贺叶护,你先请罢。”
贺真微微一笑,道:“将军这条禁令,倒是有趣得很。”
枪尖一挺,刺穿队尾两名女子胸口,口中道:“女子嫁做人妇,可为一族添五六子;一子长成,可在军中杀百十人。
今日你怜悯他人孤弱,来日仇雠之子夺你妻女、掠你疆土之时,却到哪里去哭?”
小亭郁见两支军队闯入平民家室,杀人放火,头脑中早就一片混乱。
听到贺真如此说,更是头疼欲裂。
他心中一个声音大叫:“不是这样的!
大家不是应该拥抱起来,亲亲爱爱的做朋友吗?怎么会是这样残忍肮脏的关系,你不杀了我,我就要杀了你?”
屈方宁见他神色极其痛苦,伸出手来,轻轻覆住了他的眼睛。
御剑赞道:“贺叶护这番金玉之言,振聋发聩。
两相比较,倒显得我假仁假义了。”
长枪刺出,一名中年男子上半身咚地一声滚到地上,两条腿与半截腰却兀自站着。
那男孩长声惨叫:“阿爸!
阿爸!”
小亭郁再也看不下去,推开屈方宁,哽噎道:“将军,贺叶护,我来劝随长老拿出蚕母,行不行?央轻一个与世无争的小小部族,你们何必……何必赶尽杀绝?”

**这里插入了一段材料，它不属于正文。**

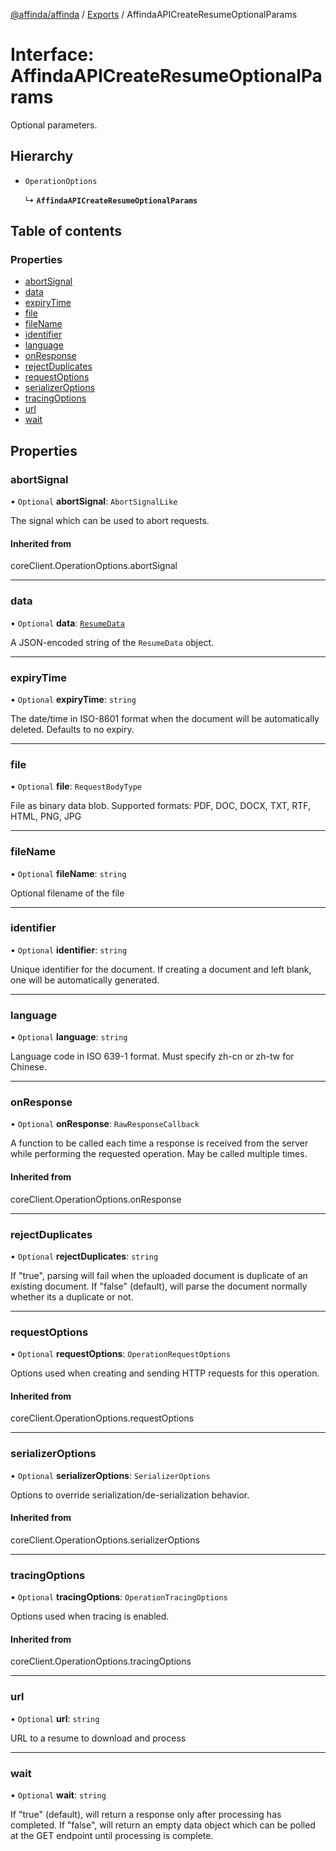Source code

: [@affinda/affinda](../README.md) / [Exports](../modules.md) / AffindaAPICreateResumeOptionalParams

# Interface: AffindaAPICreateResumeOptionalParams

Optional parameters.

## Hierarchy

- `OperationOptions`

  ↳ **`AffindaAPICreateResumeOptionalParams`**

## Table of contents

### Properties

- [abortSignal](AffindaAPICreateResumeOptionalParams.md#abortsignal)
- [data](AffindaAPICreateResumeOptionalParams.md#data)
- [expiryTime](AffindaAPICreateResumeOptionalParams.md#expirytime)
- [file](AffindaAPICreateResumeOptionalParams.md#file)
- [fileName](AffindaAPICreateResumeOptionalParams.md#filename)
- [identifier](AffindaAPICreateResumeOptionalParams.md#identifier)
- [language](AffindaAPICreateResumeOptionalParams.md#language)
- [onResponse](AffindaAPICreateResumeOptionalParams.md#onresponse)
- [rejectDuplicates](AffindaAPICreateResumeOptionalParams.md#rejectduplicates)
- [requestOptions](AffindaAPICreateResumeOptionalParams.md#requestoptions)
- [serializerOptions](AffindaAPICreateResumeOptionalParams.md#serializeroptions)
- [tracingOptions](AffindaAPICreateResumeOptionalParams.md#tracingoptions)
- [url](AffindaAPICreateResumeOptionalParams.md#url)
- [wait](AffindaAPICreateResumeOptionalParams.md#wait)

## Properties

### abortSignal

• `Optional` **abortSignal**: `AbortSignalLike`

The signal which can be used to abort requests.

#### Inherited from

coreClient.OperationOptions.abortSignal

___

### data

• `Optional` **data**: [`ResumeData`](ResumeData.md)

A JSON-encoded string of the `ResumeData` object.

___

### expiryTime

• `Optional` **expiryTime**: `string`

The date/time in ISO-8601 format when the document will be automatically deleted.  Defaults to no expiry.

___

### file

• `Optional` **file**: `RequestBodyType`

File as binary data blob. Supported formats: PDF, DOC, DOCX, TXT, RTF, HTML, PNG, JPG

___

### fileName

• `Optional` **fileName**: `string`

Optional filename of the file

___

### identifier

• `Optional` **identifier**: `string`

Unique identifier for the document. If creating a document and left blank, one will be automatically generated.

___

### language

• `Optional` **language**: `string`

Language code in ISO 639-1 format. Must specify zh-cn or zh-tw for Chinese.

___

### onResponse

• `Optional` **onResponse**: `RawResponseCallback`

A function to be called each time a response is received from the server
while performing the requested operation.
May be called multiple times.

#### Inherited from

coreClient.OperationOptions.onResponse

___

### rejectDuplicates

• `Optional` **rejectDuplicates**: `string`

If "true", parsing will fail when the uploaded document is duplicate of an existing document. If "false" (default), will parse the document normally whether its a duplicate or not.

___

### requestOptions

• `Optional` **requestOptions**: `OperationRequestOptions`

Options used when creating and sending HTTP requests for this operation.

#### Inherited from

coreClient.OperationOptions.requestOptions

___

### serializerOptions

• `Optional` **serializerOptions**: `SerializerOptions`

Options to override serialization/de-serialization behavior.

#### Inherited from

coreClient.OperationOptions.serializerOptions

___

### tracingOptions

• `Optional` **tracingOptions**: `OperationTracingOptions`

Options used when tracing is enabled.

#### Inherited from

coreClient.OperationOptions.tracingOptions

___

### url

• `Optional` **url**: `string`

URL to a resume to download and process

___

### wait

• `Optional` **wait**: `string`

If "true" (default), will return a response only after processing has completed. If "false", will return an empty data object which can be polled at the GET endpoint until processing is complete.
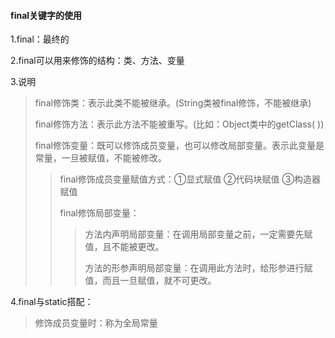 #### final关键字的使用

1.final：最终的

2.final可以用来修饰的结构：类、方法、变量

3.说明

> final修饰类：表示此类不能被继承。(String类被final修饰，不能被继承)
>
> final修饰方法：表示此方法不能被重写。(比如：Object类中的getClass( ))
>
> final修饰变量：既可以修饰成员变量，也可以修改局部变量。表示此变量是常量，一旦被赋值，不能被修改。
>
> > final修饰成员变量赋值方式：①显式赋值 ②代码块赋值 ③构造器赋值
> >
> > final修饰局部变量：
> >
> > > 方法内声明局部变量：在调用局部变量之前，一定需要先赋值，且不能被更改。
> > >
> > > 方法的形参声明局部变量：在调用此方法时，给形参进行赋值，而且一旦赋值，就不可更改。

4.final与static搭配：

> 修饰成员变量时：称为全局常量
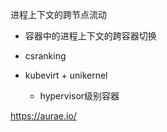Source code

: 
进程上下文的跨节点流动
   - 容器中的进程上下文的跨容器切换 

- csranking

- kubevirt + unikernel
  - hypervisor级别容器

https://aurae.io/
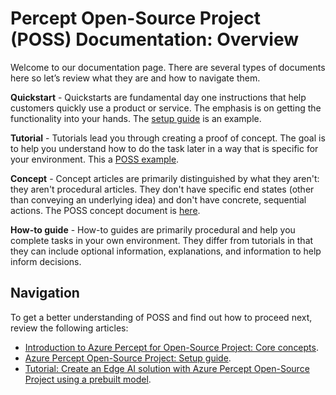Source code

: # Percept Open-Source Project (POSS) Documentation: Overview

Welcome to our documentation page. There are several types of documents here so let’s review what they are and how to navigate them.

**Quickstart** - Quickstarts are fundamental day one instructions that help customers quickly use a product or service. The emphasis is on getting the functionality into your hands. The [setup guide](setup-guide.md) is an example.

**Tutorial** - Tutorials lead you through creating a proof of concept. The goal is to help you understand how to do the task later in a way that is specific for your environment. This a [POSS example](Tutorial-Create-an-Edge-AI-solution-with-Azure-Percept-Open-Source-Project.md).

**Concept** - Concept articles are primarily distinguished by what they aren't: they aren't procedural articles. They don't have specific end states (other than conveying an underlying idea) and don't have concrete, sequential actions. The POSS concept document is [here](concepts-azure-percept-for-open-source%20.md).

**How-to guide** - How-to guides are primarily procedural and help you complete tasks in your own environment. They differ from tutorials in that they can include optional information, explanations, and information to help inform decisions. 
<!-- An example of a How-to guide is [How-to bring your own model (BYOM)](How-to-BYOM.md).-->

## Navigation

To get a better understanding of POSS and find out how to proceed next, review the following articles: 

- [Introduction to Azure Percept for Open-Source Project: Core concepts](concepts-azure-percept-for-open-source%20.md).
- [Azure Percept Open-Source Project: Setup guide](setup-guide.md). 
- [Tutorial: Create an Edge AI solution with Azure Percept Open-Source Project using a prebuilt model](Tutorial-Create-an-Edge-AI-solution-with-Azure-Percept-Open-Source-Project.md).
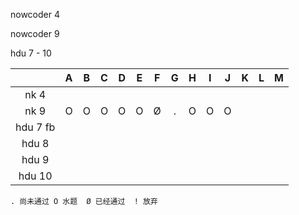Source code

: nowcoder 4

nowcoder 9

hdu 7 - 10

|          |  A   |  B   |  C   |  D   |  E   |  F   |  G   |  H   |  I   |  J   |  K   |  L   |  M   |
| :------: | :--: | :--: | :--: | :--: | :--: | :--: | :--: | :--: | :--: | :--: | :--: | :--: | :--: |
|   nk 4   |      |      |      |      |      |      |      |      |      |      |      |      |      |
|   nk 9   |  O   |  O   |  O   |  O   |  O   |  Ø   |  .   |  O   |  O   |  O   |      |      |      |
| hdu 7 fb |      |      |      |      |      |      |      |      |      |      |      |      |      |
|  hdu 8   |      |      |      |      |      |      |      |      |      |      |      |      |      |
|  hdu 9   |      |      |      |      |      |      |      |      |      |      |      |      |      |
|  hdu 10  |      |      |      |      |      |      |      |      |      |      |      |      |      |

`. 尚未通过 O 水题  Ø 已经通过  ! 放弃`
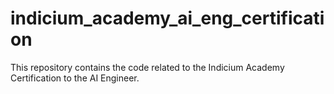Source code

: # indicium_academy_ai_eng_certification
This repository contains the code related to the Indicium Academy Certification to the AI Engineer.
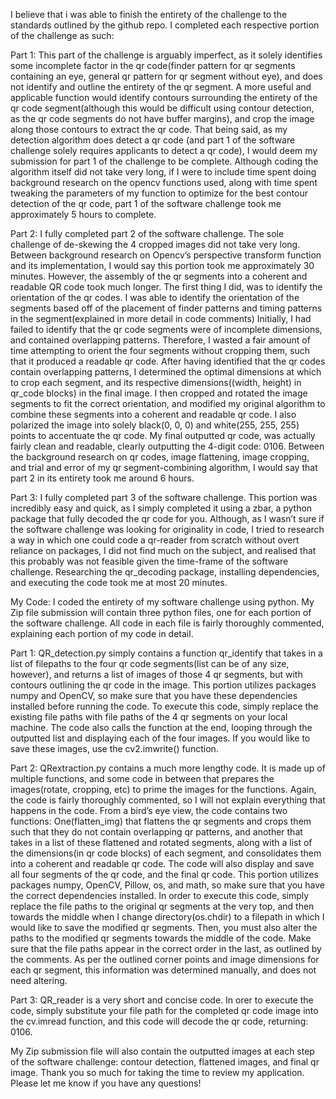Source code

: 
I believe that i was able to finish the entirety of the challenge to the standards outlined by the github repo. I completed each respective portion of the challenge as such:

Part 1: This part of the challenge is arguably imperfect, as it solely identifies some incomplete factor in the qr code(finder pattern for qr segments containing an eye, general qr pattern for qr segment without eye), and does not identify and outline the entirety of the qr segment.
A more useful and applicable function would identify contours surrounding the entirety of the qr code segment(although this would be difficult using contour detection, as the qr code segments do not have buffer margins), and crop the image along those contours to extract the qr code. That being said, as my detection algorithm does detect a qr code (and part 1 of the software challenge solely requires applicants to detect a qr code), I would deem my submission for part 1 of the challenge to be complete. Although coding the algorithm itself did not take very long, if I were to include time spent doing background research on the opencv functions used, along with time spent tweaking the parameters of my function to optimize for the best contour detection of the qr code, part 1 of the software challenge took me approximately 5 hours to complete. 


Part 2: I fully completed part 2 of the software challenge. The sole challenge of de-skewing the 4 cropped images did not take very long. Between background research on Opencv’s perspective transform function and its implementation, I would say this portion took me approximately 30 minutes. However, the assembly of the qr segments into a coherent and readable QR code took much longer. The first thing I did, was to identify the orientation of the qr codes. I was able to identify the orientation of the segments based off of the placement of finder patterns and timing patterns in the segment(explained in more detail in code comments) Initially, I had failed to identify that the qr code segments were of incomplete dimensions, and contained overlapping patterns. Therefore, I wasted a fair amount of time attempting to orient the four segments without cropping them, such that it produced a readable qr code. After having identified that the qr codes contain overlapping patterns, I determined the optimal dimensions at which to crop each segment, and its respective dimensions((width, height) in qr_code blocks) in the final image. I then cropped and rotated the image segments to fit the correct orientation, and modified my original algorithm to combine these segments into a coherent and readable qr code. I also polarized the image into solely black(0, 0, 0) and white(255, 255, 255) points to accentuate the qr code. My final outputted qr code, was actually fairly clean and readable, clearly outputting the 4-digit code: 0106. Between the background research on qr codes, image flattening, image cropping, and trial and error of my qr segment-combining algorithm, I would say that part 2 in its entirety took me around 6 hours. 

Part 3: I fully completed part 3 of the software challenge. This portion was incredibly easy and quick, as I simply completed it using a zbar, a python package that fully decoded the qr code for you. Although, as I wasn’t sure if the software challenge was looking for originality in code, I tried to research a way in which one could code a qr-reader from scratch without overt reliance on packages, I did not find much on the subject, and realised that this probably was not feasible given the time-frame of the software challenge. Researching the qr_decoding package, installing dependencies, and executing the code took me at most 20 minutes.




My Code: 
I coded the entirety of my software challenge using python. My Zip file submission will contain three python files, one for each portion of the software challenge. All code in each file is fairly thoroughly commented, explaining each portion of my code in detail.  

Part 1: QR_detection.py simply contains a function qr_identify that takes in a list of filepaths to the four qr code segments(list can be of any size, however), and returns a list of images of those 4 qr segments, but with contours outlining the qr code in the image. This portion utilizes packages numpy and OpenCV, so make sure that you have these dependencies installed before running the code. To execute this code, simply replace the existing file paths with file paths of the 4 qr segments on your local machine.  The code also calls the function at the end, looping through the outputted list and displaying each of the four images. If you would like to save these images, use the cv2.imwrite() function.

Part 2: QRextraction.py contains a much more lengthy code. It is made up of multiple functions, and some code in between that prepares the images(rotate, cropping, etc) to prime the images for the functions. Again, the code is fairly thoroughly commented, so I will not explain everything that happens in the code. From a bird’s eye view, the code contains two functions: One(flatten_img) that flattens the qr segments and crops them such that they do not contain overlapping qr patterns, and another that takes in a list of these flattened and rotated segments, along with a list of the dimensions(in qr code blocks) of each segment, and consolidates them into a coherent and readable qr code. The code will also display and save all four segments of the qr code, and the final qr code. This portion utilizes packages numpy, OpenCV, Pillow, os, and math, so make sure that you have the correct dependencies installed. In order to execute this code, simply replace the file paths to the original qr segments at the very top, and then towards the middle when I change directory(os.chdir) to a filepath in which I would like to save the modified qr segments. Then, you must also alter the paths to the modified qr segments towards the middle of the code. Make sure that the file paths appear in the correct order in the last, as outlined by the comments. As per the outlined corner points and image dimensions for each qr segment, this information was determined manually, and does not need altering. 

Part 3: QR_reader is a very short and concise code. In orer to execute the code, simply substitute your file path for the completed qr code image into the cv.imread function, and this code will decode the qr code, returning: 0106. 





My Zip submission file will also contain the outputted images at each step of the software challenge: contour detection, flattened images, and final qr image. Thank you so much for taking the time to review my application. Please let me know if you have any questions!
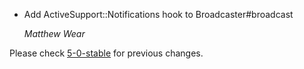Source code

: *  Add ActiveSupport::Notifications hook to Broadcaster#broadcast

   *Matthew Wear*

Please check [5-0-stable](https://github.com/rails/rails/blob/5-0-stable/actioncable/CHANGELOG.md) for previous changes.
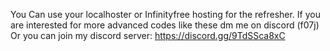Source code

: You Can use your localhoster or Infinityfree hosting for the refresher.
If you are interested for more advanced codes like these dm me on discord (f07j)
Or you can join my discord server: https://discord.gg/9TdSSca8xC
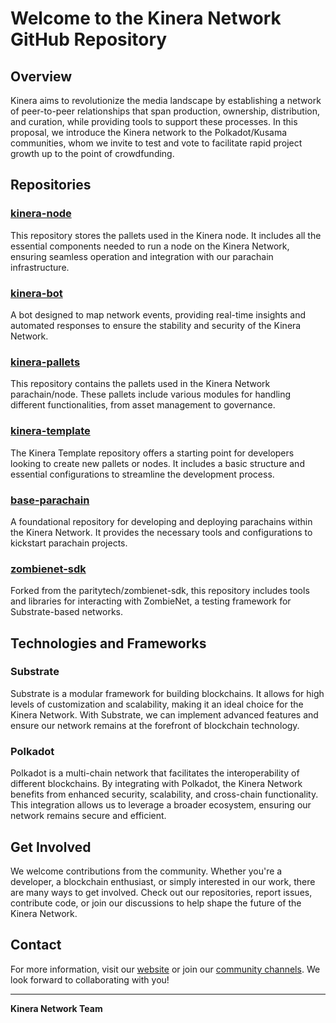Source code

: # Welcome to the Kinera Network GitHub Repository

## Overview

Kinera aims to revolutionize the media landscape by establishing a network of peer-to-peer relationships that span production, ownership, distribution, and curation, while providing tools to support these processes. In this proposal, we introduce the Kinera network to the Polkadot/Kusama communities, whom we invite to test and vote to facilitate rapid project growth up to the point of crowdfunding.

## Repositories

### [kinera-node](https://github.com/K1NERA/kinera-node)
This repository stores the pallets used in the Kinera node. It includes all the essential components needed to run a node on the Kinera Network, ensuring seamless operation and integration with our parachain infrastructure.

### [kinera-bot](https://github.com/K1NERA/kinera-bot)
A bot designed to map network events, providing real-time insights and automated responses to ensure the stability and security of the Kinera Network.

### [kinera-pallets](https://github.com/K1NERA/kinera-pallets)
This repository contains the pallets used in the Kinera Network parachain/node. These pallets include various modules for handling different functionalities, from asset management to governance.

### [kinera-template](https://github.com/K1NERA/kinera-template)
The Kinera Template repository offers a starting point for developers looking to create new pallets or nodes. It includes a basic structure and essential configurations to streamline the development process.

### [base-parachain](https://github.com/K1NERA/base-parachain)
A foundational repository for developing and deploying parachains within the Kinera Network. It provides the necessary tools and configurations to kickstart parachain projects.

### [zombienet-sdk](https://github.com/K1NERA/zombienet-sdk)
Forked from the paritytech/zombienet-sdk, this repository includes tools and libraries for interacting with ZombieNet, a testing framework for Substrate-based networks.

## Technologies and Frameworks

### Substrate
Substrate is a modular framework for building blockchains. It allows for high levels of customization and scalability, making it an ideal choice for the Kinera Network. With Substrate, we can implement advanced features and ensure our network remains at the forefront of blockchain technology.

### Polkadot
Polkadot is a multi-chain network that facilitates the interoperability of different blockchains. By integrating with Polkadot, the Kinera Network benefits from enhanced security, scalability, and cross-chain functionality. This integration allows us to leverage a broader ecosystem, ensuring our network remains secure and efficient.

## Get Involved

We welcome contributions from the community. Whether you're a developer, a blockchain enthusiast, or simply interested in our work, there are many ways to get involved. Check out our repositories, report issues, contribute code, or join our discussions to help shape the future of the Kinera Network.

## Contact

For more information, visit our [website](http://kinera.network/) or join our [community channels](#). We look forward to collaborating with you!

---

**Kinera Network Team**
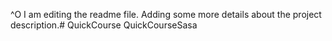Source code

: ^O I am editing the readme file. Adding some more details about the project description.# QuickCourse
QuickCourseSasa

御剑驻枪瞥了他一眼,这一次的目光中,却多了许多怜悯。
贺真哈哈一笑,道:“与世无争?看来贵使有所不知,当初央轻驱逐吐忽之时,现在这群老老实实的蚕农,手上拿的可不是圆箕、丝茧,而是实打实的棍棒、刀枪!
七八年前,吐忽王三个女儿落入陷阱,为央轻数百士兵轮流凌辱而死,带头的不是别人,正是这位随统领、好父亲!”
小亭郁两眼一黑,只盼有人出来反驳。
但到处一片静默,只有焦木爆裂之声。
贺真举起染血的银枪,缓缓指向那名男孩,柔声问道:“今日贵使替央轻不平,不知当日吐忽的冤情又向谁诉呢?”
枪尖上的血,一滴滴地落在男孩的鼻梁上,脸颊上。
小亭郁的脑子,也变得恍恍惚惚的。
一时仿佛只有御剑的声音深深响起:“我说过,要说服人,一种法子就够了!”
忽听随央苍老的声音开口道:“住手!”
贺真枪尖不离男孩眉心,笑道:“哦?看到最疼爱的孙子,随长老总算心软了么?”
随央漠然道:“你放开他,我去取蚕儿。”
贺真道:“好!”
枪尖回转,却在男孩额前留了一朵血迹。
那男孩叫道:“爷爷,爷爷,别给他们!
我不怕死!
别给他们!”
随央恍如未闻,一步步走进沙洲之中。
御剑凝视他佝偻背影,忽道:“拿他那只瓷碗来!”
他的声音一直冷漠如冰,波澜不惊,这句话却带了三分焦躁。